#### DATASET CONTENT
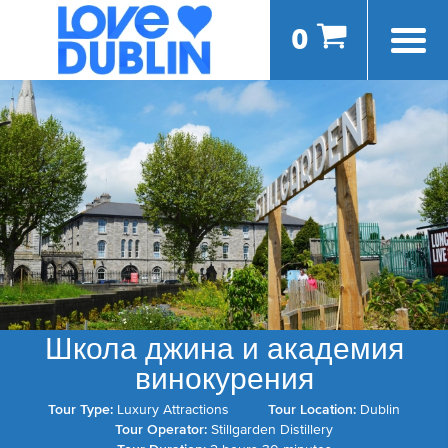
0
Школа джина и академия
винокурения
Tour Type:
Luxury Attractions
Tour Location:
Dublin
Tour Operator:
Stillgarden Distillery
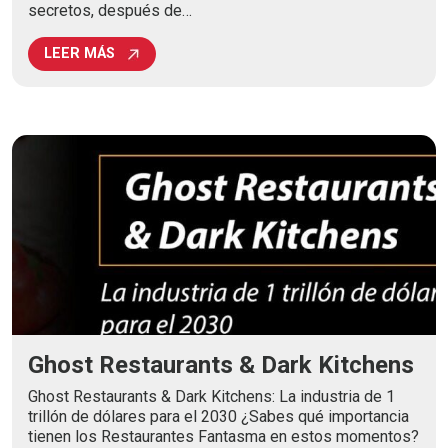
secretos, después de…
LEER MÁS
Ghost Restaurants & Dark Kitchens
Ghost Restaurants & Dark Kitchens: La industria de 1
trillón de dólares para el 2030 ¿Sabes qué importancia
tienen los Restaurantes Fantasma en estos momentos?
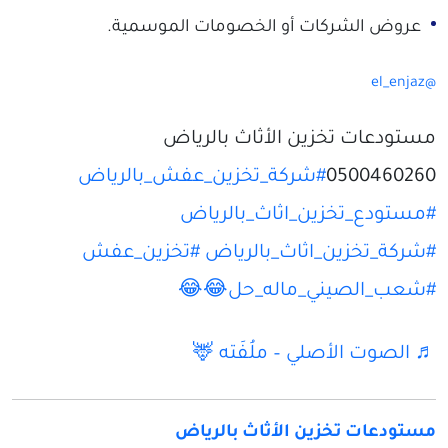
عروض الشركات أو الخصومات الموسمية.
@el_enjaz
مستودعات تخزين الأثاث بالرياض
0500460260
#شركة_تخزين_عفش_بالرياض
#مستودع_تخزين_اثاث_بالرياض
#شركة_تخزين_اثاث_بالرياض
#تخزين_عفش
#شعب_الصيني_ماله_حل😂😂
♬ الصوت الأصلي – ملُفَته 🦌
مستودعات تخزين الأثاث بالرياض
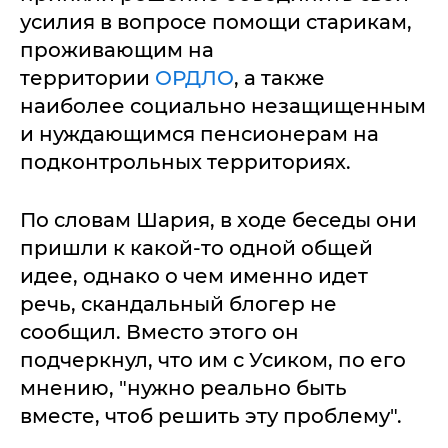
усилия в вопросе помощи старикам,
проживающим на
территории
ОРДЛО
, а также
наиболее социально незащищенным
и нуждающимся пенсионерам на
подконтрольных территориях.
По словам Шария, в ходе беседы они
пришли к какой-то одной общей
идее, однако о чем именно идет
речь, скандальный блогер не
сообщил. Вместо этого он
подчеркнул, что им с Усиком, по его
мнению, "нужно реально быть
вместе, чтоб решить эту проблему".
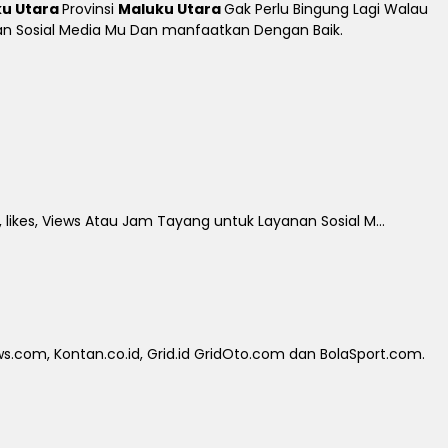
u Utara
Provinsi
Maluku Utara
Gak Perlu Bingung Lagi Walau
tkan Sosial Media Mu Dan manfaatkan Dengan Baik.
 likes, Views Atau Jam Tayang untuk Layanan Sosial M...
.com, Kontan.co.id, Grid.id GridOto.com dan BolaSport.com.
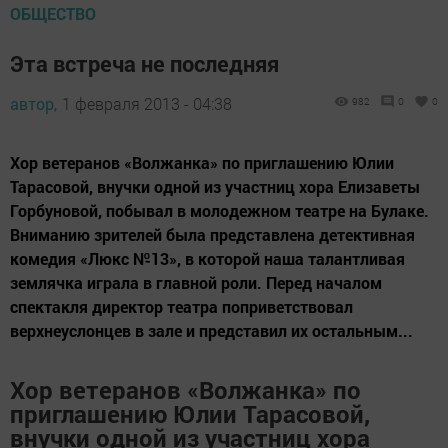
ОБЩЕСТВО
Эта встреча не последняя
автор,
1 февраля 2013 - 04:38
982
0
0
Хор ветеранов «Волжанка» по приглашению Юлии
Тарасовой, внучки одной из участниц хора Елизаветы
Горбуновой, побывал в молодежном театре на Булаке.
Вниманию зрителей была представлена детективная
комедия «Люкс №13», в которой наша талантливая
землячка играла в главной роли. Перед началом
спектакля директор театра поприветствовал
верхнеуслонцев в зале и представил их остальным...
Хор ветеранов «Волжанка» по
приглашению Юлии Тарасовой,
внучки одной из участниц хора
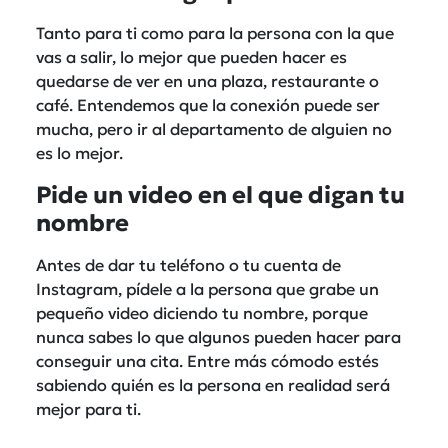
Tanto para ti como para la persona con la que
vas a salir, lo mejor que pueden hacer es
quedarse de ver en una plaza, restaurante o
café. Entendemos que la conexión puede ser
mucha, pero ir al departamento de alguien no
es lo mejor.
Pide un video en el que digan tu
nombre
Antes de dar tu teléfono o tu cuenta de
Instagram, pídele a la persona que grabe un
pequeño video diciendo tu nombre, porque
nunca sabes lo que algunos pueden hacer para
conseguir una cita. Entre más cómodo estés
sabiendo quién es la persona en realidad será
mejor para ti.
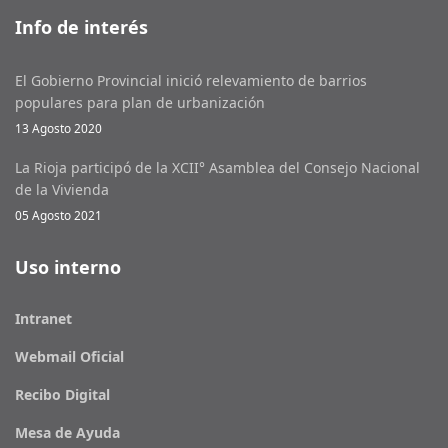
Info de interés
El Gobierno Provincial inició relevamiento de barrios
populares para plan de urbanización
13 Agosto 2020
La Rioja participó de la XCII° Asamblea del Consejo Nacional
de la Vivienda
05 Agosto 2021
Uso interno
Intranet
Webmail Oficial
Recibo Digital
Mesa de Ayuda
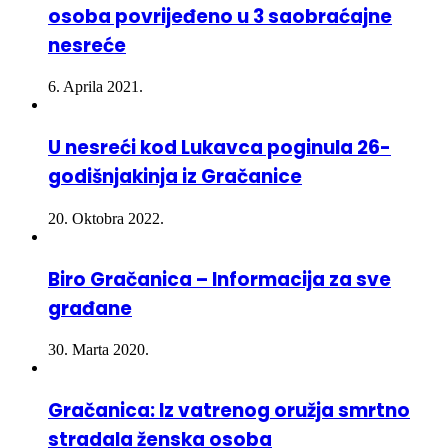
nesreće
6. Aprila 2021.
U nesreći kod Lukavca poginula 26-
godišnjakinja iz Gračanice
20. Oktobra 2022.
Biro Gračanica – Informacija za sve
građane
30. Marta 2020.
Gračanica: Iz vatrenog oružja smrtno
stradala ženska osoba
8. Decembra 2020.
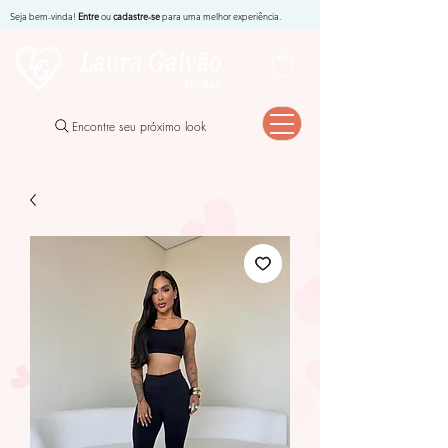
Seja bem-vinda!
Entre
ou
cadastre-se
para uma melhor experiência.
Encontre seu próximo look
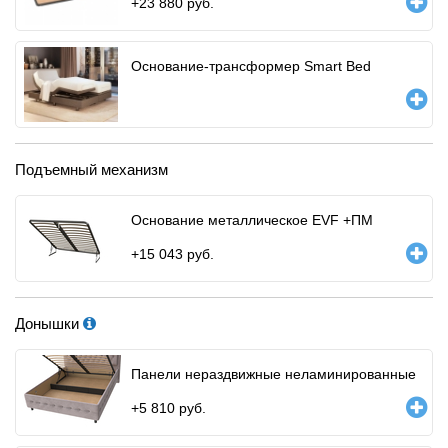
+
23 880
руб.
Основание-трансформер Smart Bed
Подъемный механизм
Основание металлическое EVF +ПМ
+
15 043
руб.
Донышки
Панели нераздвижные неламинированные
+
5 810
руб.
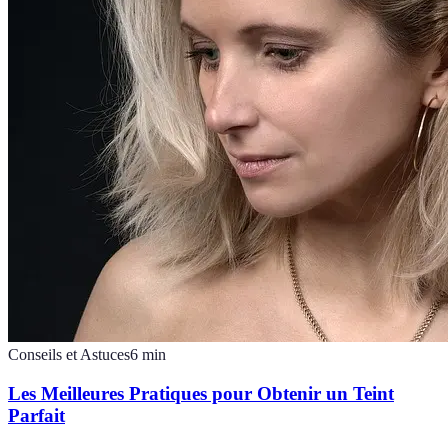
Conseils et Astuces
6
min
Les Meilleures Pratiques pour Obtenir un Teint
Parfait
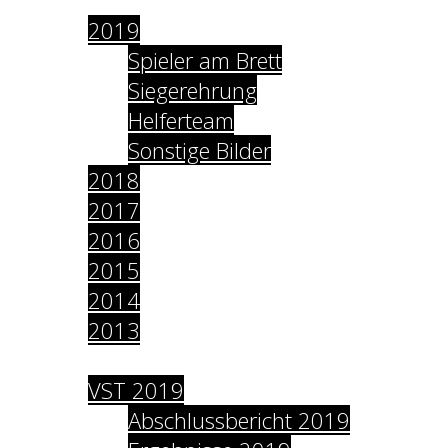
2019
Spieler am Brett
Siegerehrung
Helferteam
Sonstige Bilder
2018
2017
2016
2015
2014
2013
Archiv
VST 2019
Abschlussbericht 2019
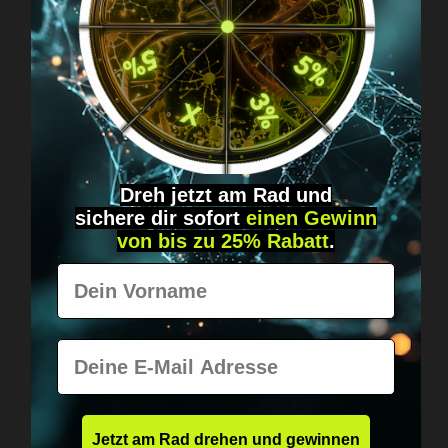
Fragen? Schreib uns!
Diskret, direkt &
persönlich.
Dreh jetzt am Rad und
sichere
dir
sofort
einen Gewinn
von bis zu 25% Rabatt
.
Weltweiter Versand
Vorname
Schnell & neutral
verpackt.
E-Mail
Jetzt am Rad drehen und gewinnen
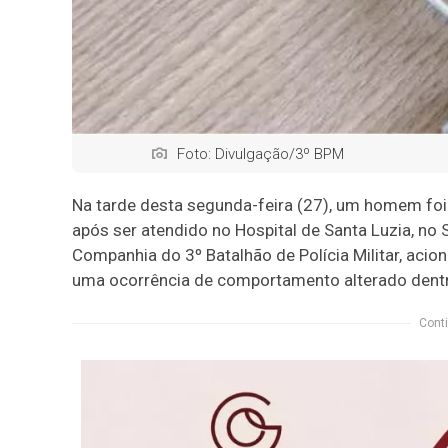
Foto: Divulgação/3º BPM
Na tarde desta segunda-feira (27), um homem foi
após ser atendido no Hospital de Santa Luzia, no 
Companhia do 3º Batalhão de Polícia Militar, acio
uma ocorrência de comportamento alterado dentr
Conti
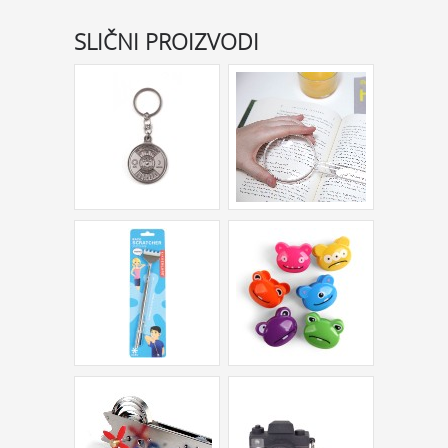
SLIČNI PROIZVODI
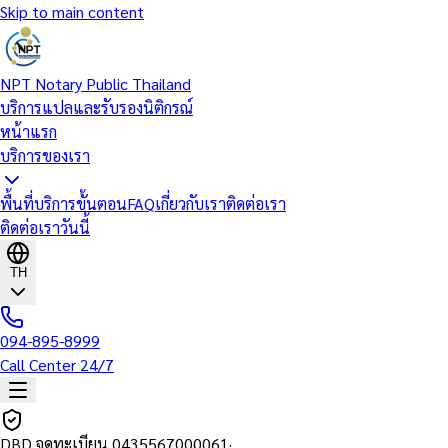
Skip to main content
NPT Notary Public Thailand
บริการแปลและรับรองนิติกรณ์
หน้าแรก
บริการของเรา
พื้นที่บริการ
ขั้นตอน
FAQ
เกี่ยวกับเรา
ติดต่อเรา
ติดต่อเราวันนี้
TH
094-895-8999
Call Center 24/7
DBD จดทะเบียน
0435567000061
·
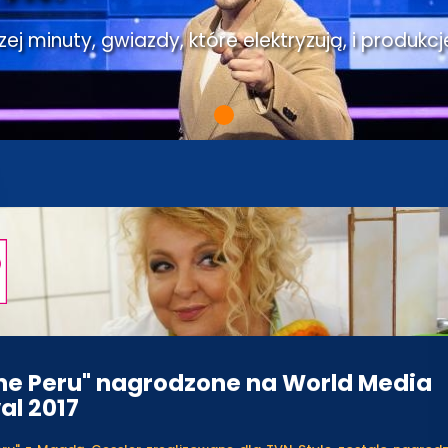
j minuty, gwiazdy, które elektryzują, i produkcj
ne Peru" nagrodzone na World Media
al 2017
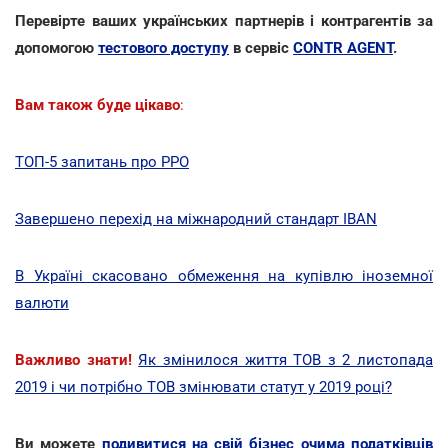
Перевірте ваших українських партнерів і контрагентів за
допомогою
тестового доступу
в сервіс
CONTR AGENT
.
Вам також буде цікаво
:
ТОП-5 запитань про РРО
Завершено перехід на міжнародний стандарт IBAN
В Україні скасовано обмеження на купівлю іноземної
валюти
Важливо знати
!
Як змінилося життя ТОВ з 2 листопада
2019 і чи потрібно ТОВ змінювати статут у 2019 році?
Ви можете
подивитися на свій бізнес очима податківців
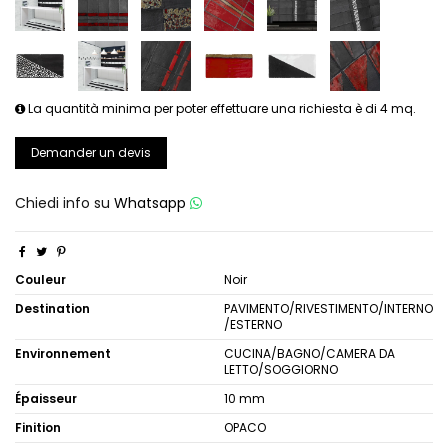
La quantità minima per poter effettuare una richiesta è di 4 mq.
Demander un devis
Chiedi info su
Whatsapp
Couleur
Noir
Destination
PAVIMENTO/RIVESTIMENTO/INTERNO
/ESTERNO
Environnement
CUCINA/BAGNO/CAMERA DA
LETTO/SOGGIORNO
Épaisseur
10 mm
Finition
OPACO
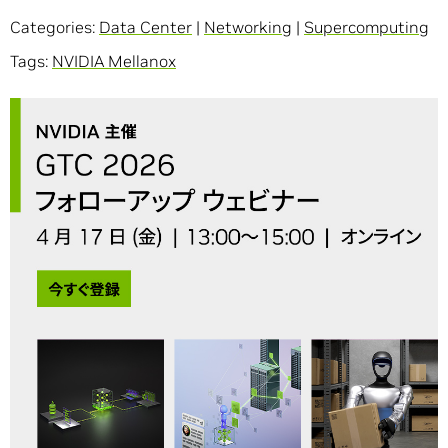
Categories:
Data Center
|
Networking
|
Supercomputing
Tags:
NVIDIA Mellanox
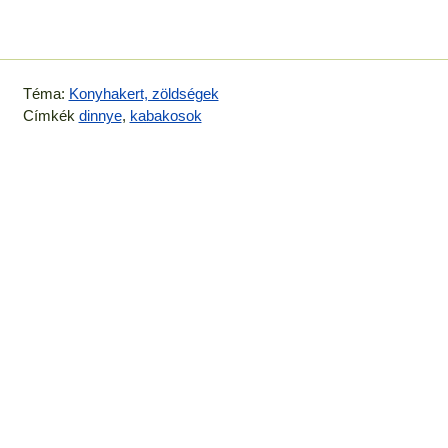
Téma:
Konyhakert, zöldségek
Címkék
dinnye
,
kabakosok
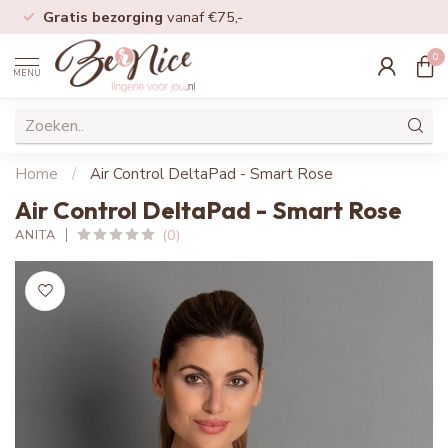
Gratis bezorging
vanaf €75,-
0
MENU
Home
/
Air Control DeltaPad - Smart Rose
Air Control DeltaPad - Smart Rose
(0)
ANITA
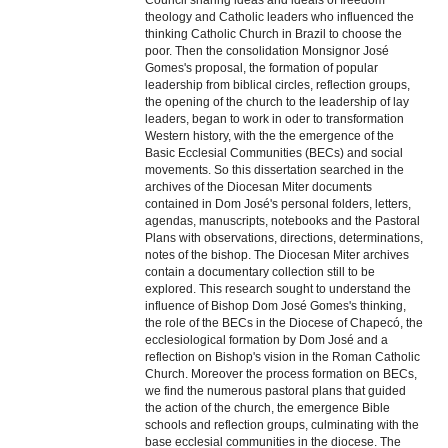
Council sharing ideas and ideals of freedom
theology and Catholic leaders who influenced the
thinking Catholic Church in Brazil to choose the
poor. Then the consolidation Monsignor José
Gomes's proposal, the formation of popular
leadership from biblical circles, reflection groups,
the opening of the church to the leadership of lay
leaders, began to work in oder to transformation
Western history, with the the emergence of the
Basic Ecclesial Communities (BECs) and social
movements. So this dissertation searched in the
archives of the Diocesan Miter documents
contained in Dom José's personal folders, letters,
agendas, manuscripts, notebooks and the Pastoral
Plans with observations, directions, determinations,
notes of the bishop. The Diocesan Miter archives
contain a documentary collection still to be
explored. This research sought to understand the
influence of Bishop Dom José Gomes's thinking,
the role of the BECs in the Diocese of Chapecó, the
ecclesiological formation by Dom José and a
reflection on Bishop's vision in the Roman Catholic
Church. Moreover the process formation on BECs,
we find the numerous pastoral plans that guided
the action of the church, the emergence Bible
schools and reflection groups, culminating with the
base ecclesial communities in the diocese. The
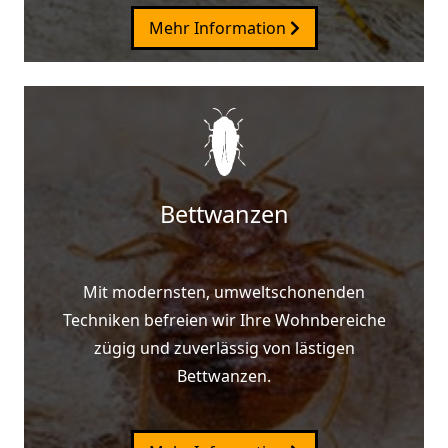
Mehr Information
Bettwanzen
Mit modernsten, umweltschonenden
Techniken befreien wir Ihre Wohnbereiche
zügig und zuverlässig von lästigen
Bettwanzen.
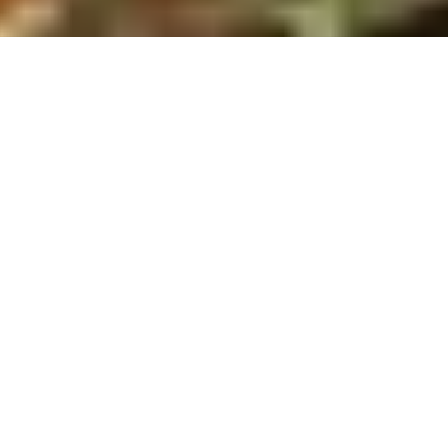
Lodge Tenten
Lodge Tenten
Reserveer nu
Plattegrond
Contact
########
Copy every line of text in the material above word for word, leaving out the pictures.

0
Школа джина и академия
винокурения
Tour Type:
Luxury Attractions
Tour Location:
Dublin
Tour Operator:
Stillgarden Distillery
secretos, después de…
LEER MÁS
Ghost Restaurants & Dark Kitchens
Ghost Restaurants & Dark Kitchens: La industria de 1
trillón de dólares para el 2030 ¿Sabes qué importancia
tienen los Restaurantes Fantasma en estos momentos?
عروض الشركات أو الخصومات الموسمية.
@el_enjaz
مستودعات تخزين الأثاث بالرياض
0500460260
#شركة_تخزين_عفش_بالرياض
#مستودع_تخزين_اثاث_بالرياض
#شركة_تخزين_اثاث_بالرياض
#تخزين_عفش
#شعب_الصيني_ماله_حل😂😂
♬ الصوت الأصلي – ملُفَته 🦌
مستودعات تخزين الأثاث بالرياض
усилия в вопросе помощи старикам,
проживающим на
территории
ОРДЛО
, а также
наиболее социально незащищенным
и нуждающимся пенсионерам на
подконтрольных территориях.
По словам Шария, в ходе беседы они
пришли к какой-то одной общей
идее, однако о чем именно идет
речь, скандальный блогер не
сообщил. Вместо этого он
подчеркнул, что им с Усиком, по его
мнению, "нужно реально быть
вместе, чтоб решить эту проблему".
u Utara
Provinsi
Maluku Utara
Gak Perlu Bingung Lagi Walau
tkan Sosial Media Mu Dan manfaatkan Dengan Baik.
 likes, Views Atau Jam Tayang untuk Layanan Sosial M...
.com, Kontan.co.id, Grid.id GridOto.com dan BolaSport.com.
ОБЩЕСТВО
Эта встреча не последняя
автор,
1 февраля 2013 - 04:38
982
0
0
Хор ветеранов «Волжанка» по приглашению Юлии
Тарасовой, внучки одной из участниц хора Елизаветы
Горбуновой, побывал в молодежном театре на Булаке.
Вниманию зрителей была представлена детективная
комедия «Люкс №13», в которой наша талантливая
землячка играла в главной роли. Перед началом
спектакля директор театра поприветствовал
верхнеуслонцев в зале и представил их остальным...
Хор ветеранов «Волжанка» по
приглашению Юлии Тарасовой,
внучки одной из участниц хора
Tanto para ti como para la persona con la que
vas a salir, lo mejor que pueden hacer es
quedarse de ver en una plaza, restaurante o
café. Entendemos que la conexión puede ser
mucha, pero ir al departamento de alguien no
es lo mejor.
Pide un video en el que digan tu
nombre
Antes de dar tu teléfono o tu cuenta de
Instagram, pídele a la persona que grabe un
pequeño video diciendo tu nombre, porque
nunca sabes lo que algunos pueden hacer para
conseguir una cita. Entre más cómodo estés
sabiendo quién es la persona en realidad será
mejor para ti.
Info de interés
El Gobierno Provincial inició relevamiento de barrios
populares para plan de urbanización
13 Agosto 2020
La Rioja participó de la XCII° Asamblea del Consejo Nacional
de la Vivienda
05 Agosto 2021
Uso interno
Intranet
Webmail Oficial
Recibo Digital
Mesa de Ayuda
nesreće
6. Aprila 2021.
U nesreći kod Lukavca poginula 26-
godišnjakinja iz Gračanice
20. Oktobra 2022.
Biro Gračanica – Informacija za sve
građane
30. Marta 2020.
Gračanica: Iz vatrenog oružja smrtno
stradala ženska osoba
8. Decembra 2020.
Seja bem-vinda!
Entre
ou
cadastre-se
para uma melhor experiência.
Encontre seu próximo look
+
23 880
руб.
Основание-трансформер Smart Bed
Подъемный механизм
Основание металлическое EVF +ПМ
+
15 043
руб.
Донышки
Панели нераздвижные неламинированные
+
5 810
руб.
Conseils et Astuces
6
min
Les Meilleures Pratiques pour Obtenir un Teint
Parfait
2019
Spieler am Brett
Siegerehrung
Helferteam
Sonstige Bilder
2018
2017
2016
2015
2014
2013
Archiv
VST 2019
Abschlussbericht 2019
Fragen? Schreib uns!
Diskret, direkt &
persönlich.
Dreh jetzt am Rad und
sichere
dir
sofort
einen Gewinn
von bis zu 25% Rabatt
.
Weltweiter Versand
Vorname
Schnell & neutral
verpackt.
E-Mail
Jetzt am Rad drehen und gewinnen
Foto: Divulgação/3º BPM
Na tarde desta segunda-feira (27), um homem foi
após ser atendido no Hospital de Santa Luzia, no 
Companhia do 3º Batalhão de Polícia Militar, acio
uma ocorrência de comportamento alterado dentr
Conti
SLIČNI PROIZVODI
Skip to main content
NPT Notary Public Thailand
บริการแปลและรับรองนิติกรณ์
หน้าแรก
บริการของเรา
พื้นที่บริการ
ขั้นตอน
FAQ
เกี่ยวกับเรา
ติดต่อเรา
ติดต่อเราวันนี้
TH
094-895-8999
Call Center 24/7
DBD จดทะเบียน
0435567000061
·
j minuty, gwiazdy, które elektryzują, i produkcj
ne Peru" nagrodzone na World Media
al 2017
Перевірте ваших українських партнерів і контрагентів за
допомогою
тестового доступу
в сервіс
CONTR AGENT
.
Вам також буде цікаво
:
ТОП-5 запитань про РРО
Завершено перехід на міжнародний стандарт IBAN
В Україні скасовано обмеження на купівлю іноземної
валюти
Важливо знати
!
Як змінилося життя ТОВ з 2 листопада
2019 і чи потрібно ТОВ змінювати статут у 2019 році?
Ви можете
подивитися на свій бізнес очима податківців
La quantità minima per poter effettuare una richiesta è di 4 mq.
Demander un devis
Chiedi info su
Whatsapp
Couleur
Noir
Destination
PAVIMENTO/RIVESTIMENTO/INTERNO
/ESTERNO
Environnement
CUCINA/BAGNO/CAMERA DA
LETTO/SOGGIORNO
Épaisseur
10 mm
Finition
OPACO
Categories:
Data Center
|
Networking
|
Supercomputing
Tags:
NVIDIA Mellanox
Téma:
Konyhakert, zöldségek
Címkék
dinnye
,
kabakosok
Gratis bezorging
vanaf €75,-
0
MENU
Home
/
Air Control DeltaPad - Smart Rose
Air Control DeltaPad - Smart Rose
(0)
ANITA
Council sharing ideas and ideals of freedom
theology and Catholic leaders who influenced the
thinking Catholic Church in Brazil to choose the
poor. Then the consolidation Monsignor José
Gomes's proposal, the formation of popular
leadership from biblical circles, reflection groups,
the opening of the church to the leadership of lay
leaders, began to work in oder to transformation
Western history, with the the emergence of the
Basic Ecclesial Communities (BECs) and social
movements. So this dissertation searched in the
archives of the Diocesan Miter documents
contained in Dom José's personal folders, letters,
agendas, manuscripts, notebooks and the Pastoral
Plans with observations, directions, determinations,
notes of the bishop. The Diocesan Miter archives
contain a documentary collection still to be
explored. This research sought to understand the
influence of Bishop Dom José Gomes's thinking,
the role of the BECs in the Diocese of Chapecó, the
ecclesiological formation by Dom José and a
reflection on Bishop's vision in the Roman Catholic
Church. Moreover the process formation on BECs,
we find the numerous pastoral plans that guided
the action of the church, the emergence Bible
schools and reflection groups, culminating with the
base ecclesial communities in the diocese. The
Mehr Information
Bettwanzen
Mit modernsten, umweltschonenden
Techniken befreien wir Ihre Wohnbereiche
zügig und zuverlässig von lästigen
Bettwanzen.
Lodge Tenten
Lodge Tenten
Reserveer nu
Plattegrond
Contact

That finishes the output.